Um die Anlage zu automatisieren, wurden alle Systeme auf die neueste Version von Simatic PCS 7 umgestellt. Das leistungsstarke, flexible und skalierbare verteilte Steuerungssystem steuert und steuert alle Prozesse in der Anlage und bringt die Digitalisierung auf Feldebene.

A vial of Pfizer-BioNTech COVID-19 vaccine.
Wir möchten Siemens für die hervorragende Zusammenarbeit bei diesem Projekt und den enormen Einsatz danken, den sie geleistet haben, der oft über 100 Prozent liegt.
Valeska Schilling, Leiter der Produktionsabteilung, BioNTech Marburg

Papierlose Produktion: mehr Effizienz und Qualität

Die papierlose Produktion bietet insbesondere in der Pharmaindustrie Vorteile gegenüber herkömmlichen Verfahren. Electronic Master Batch Record Management ermöglicht es Benutzern, Master Batch Records (MBR) zu erstellen, auszuführen, zu überprüfen und zu veröffentlichen, und elektronische Batch Records (eBR) werden schneller erstellt. Das Testen basiert auf dem Prinzip der „Überprüfung durch Ausnahme“ — mit anderen Worten, Abweichungen werden behandelt, wenn das System sie anhand von Ausnahmeregeln erkennt. Das macht den Testprozess weniger arbeitsintensiv. Daher ist die digitale Produktion ein wichtiger Faktor, um den Prozess zu beschleunigen und die Qualität zu verbessern.

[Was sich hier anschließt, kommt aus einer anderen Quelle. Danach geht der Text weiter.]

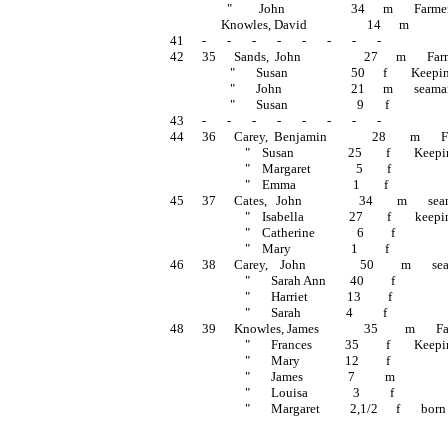
                   "         John                      34      m       Farmer  
                 Knowles, David                    14      m                 
41      -       -       -       -       -       -       -       -
42      35      Sands,  John                     27      m       
                    "       Susan                     50      f        Keep
                    "       John                       21      m       seaman 
                    "       Susan                       9       f                    
43      -       -       -       -       -       -       -       -
44      36      Carey,  Benjamin               28        m     
                         "    Susan                  25        f        Kee
                         "    Margaret               5        f                    
                         "    Emma                   1        f                    
45      37      Cates,   John                   34        m      
                         "    Isabella               27        f        kee
                         "    Catherine              6         f                  
                         "    Mary                    1         f                    
46      38      Carey,    John                  50         m     
                         "       Sarah Ann        40         f                    
                         "       Harriet             13         f                    
                         "       Sarah               4          f                    
48      39      Knowles, James               35         m      
                         "       Frances           35         f        Keep
                         "       Mary               12         f                    
                         "       James               7          m                  
                         "       Louisa               3          f                   
                         "       Margaret          2,1/2      f       born 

Zusammenarbeit für einen reibungslosen Produktionsstart

Um einen reibungslosen Produktionsstart zu gewährleisten, unterstützt Siemens die Implementierung des Systems bei BioNTech mit Hypercare und einer projektbezogenen Bereitschaftsvereinbarung rund um die Uhr. Das Projekt ist für beide Parteien ein voller Erfolg und die Produktion konnte noch vor Ende Februar mit der Produktion des Wirkstoffs, der mRNA, beginnen. „Wir möchten Siemens für die hervorragende Zusammenarbeit bei diesem Projekt und den enormen Einsatz danken, den sie investiert haben, oft über 100 Prozent“, sagt Valeska Schilling, Leiterin der Produktionsabteilung bei BioNTech Marburg. Beide Unternehmen planen, ihre Zusammenarbeit für die schnelle Expansion und Schaffung von Produktionskapazitäten für den COVID-19-Impfstoff zu intensivieren. Ziel ist es, weltweit neue Produktionsstätten für die Produktion von COVID-19-Impfstoffen auf der Grundlage des Werks in Marburg und seiner Technologie zu errichten, angefangen mit einer Produktionsstätte in Singapur. Im Rahmen dieser Zusammenarbeit wird Siemens die neuesten Automatisierungs- und Digitalisierungstechnologien für BioNTech-Produktionsstätten bereitstellen, wie z. B. Design-, Simulations- und Konstruktionssoftware sowie Prozessleittechnik.